BMI built up a significant presence at Heathrow, second only to British Airways. By the end of the 1990s, with Easyjet and Ryanair starting to make inroads into European traffic, Bishop realised the position at the airport was the airline’s future fortune. He went looking for partners that wanted in to London, and found Lufthansa.
“I knew that the whole value of BMI was to develop its position at Heathrow. I have spent the past nine years ensuring that business could be passed seamlessly to a significant international operator,” he said.
Bishop struck a deal with Jürgen Weber, then the German company’s chief executive, that gave it a minority stake in BMI, and an agreement that it would pick up any losses sustained on BMI’s European operations.
Bishop and Weber also agreed a contract that would lead to last week’s court case a “put” and “call” option that gave Bishop the right to sell his controlling stake in BMI to Lufthansa at an agreed price. Lufthansa had the right to buy it at the same rate. The option, however, did not kick in for a decade.
Weber probably thought he had got a great deal. It was the early days of competition between big airline alliances and the Lufthansa-led Star Alliance was itching to get at British Airways, founder of the rival One World grouping.
What better way than to set up a sizeable operation at its home base, at a price set 10 years earlier?
Even after the deal was done, Branson was eager to unite Virgin with BMI, creating a British champion. Talks were held several times, but to no avail.

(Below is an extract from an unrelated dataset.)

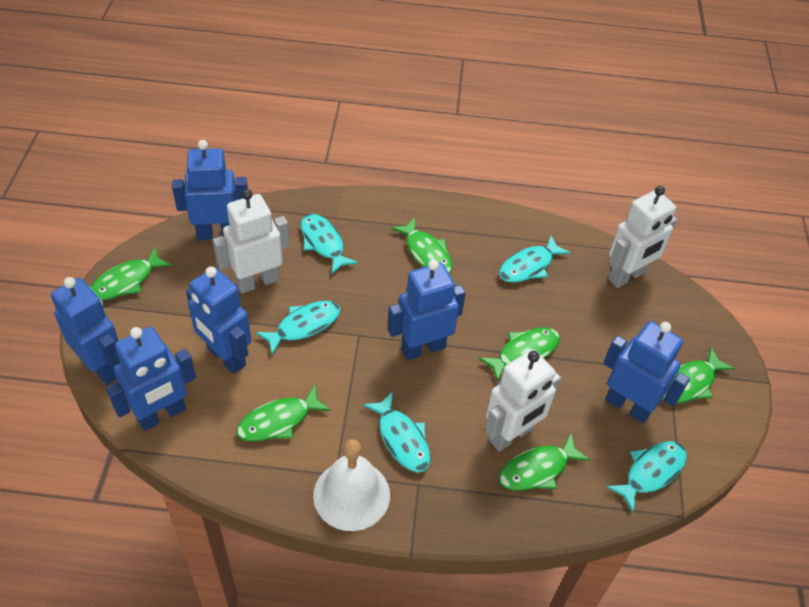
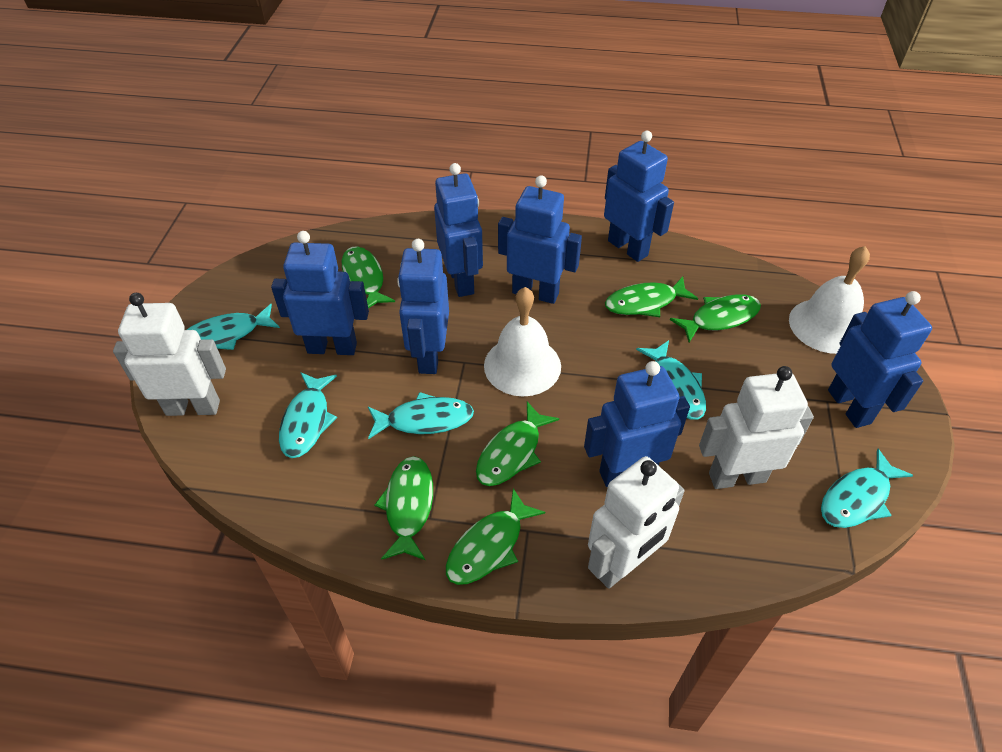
blue robot: 6 -> 7
white bell: 1 -> 2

Was it simply a matter of price? “I wouldn’t say we ever really got as far as price,” said Bishop. He added that he had nothing against the idea of an all-British combination, but it is clear he felt it wouldn’t really be big enough. “We wanted a partner that had a large network,” he said.
Bishop said he does not dislike Branson, despite a widespread belief in the aviation industry to the contrary. “It’s completely untrue. I like Richard, but of course we are in a competitive industry. I’m not like some of my counterparts in that I can slag off my competitors in public I’m not any good at it, and nor do I think it’s particularly reputation-enhancing.”
By the end of last year, with the recession hitting aviation hard and BMI’s losses mounting, Lufthansa’s deal wasn’t looking so good after all. Bishop exercised his option, but the Germans cut up rough, with The Sunday Times revealing that the deal had turned sour. Lufthansa demanded BMI be recapitalised before they went ahead. Bishop took them to court, and finally settled in Frankfurt last week.
He will say nothing about what may happen to his creation. “It is being delivered to new owners, and I don’t want to say anything about what their plans might be. They have all the options open to them and I don’t want to second-guess what they are going to do.” Airline industry experts think a break-up is likely, with Lufthansa keeping the Heathrow slots it wants and selling the rest. Another option would be that long-mooted deal with Branson.
As for Bishop, he will devote more time to his charitable interests he has a charitable trust, the Michael Bishop Foundation, is a big fundraiser for the Royal Flying Doctor Service of Australia, and is a long-term supporter of the D’Oyly Carte Opera. He has turned down a number of invitations to become a nonexecutive director he gave them all up when he turned 60, saying the balance between risk and reward was no longer attractive.
He won’t rule out a return to the airline industry, but said he had no immediate plans. “As I told a Lufthansa function at Christmas, one reason to get out of the airline industry is to make some money.”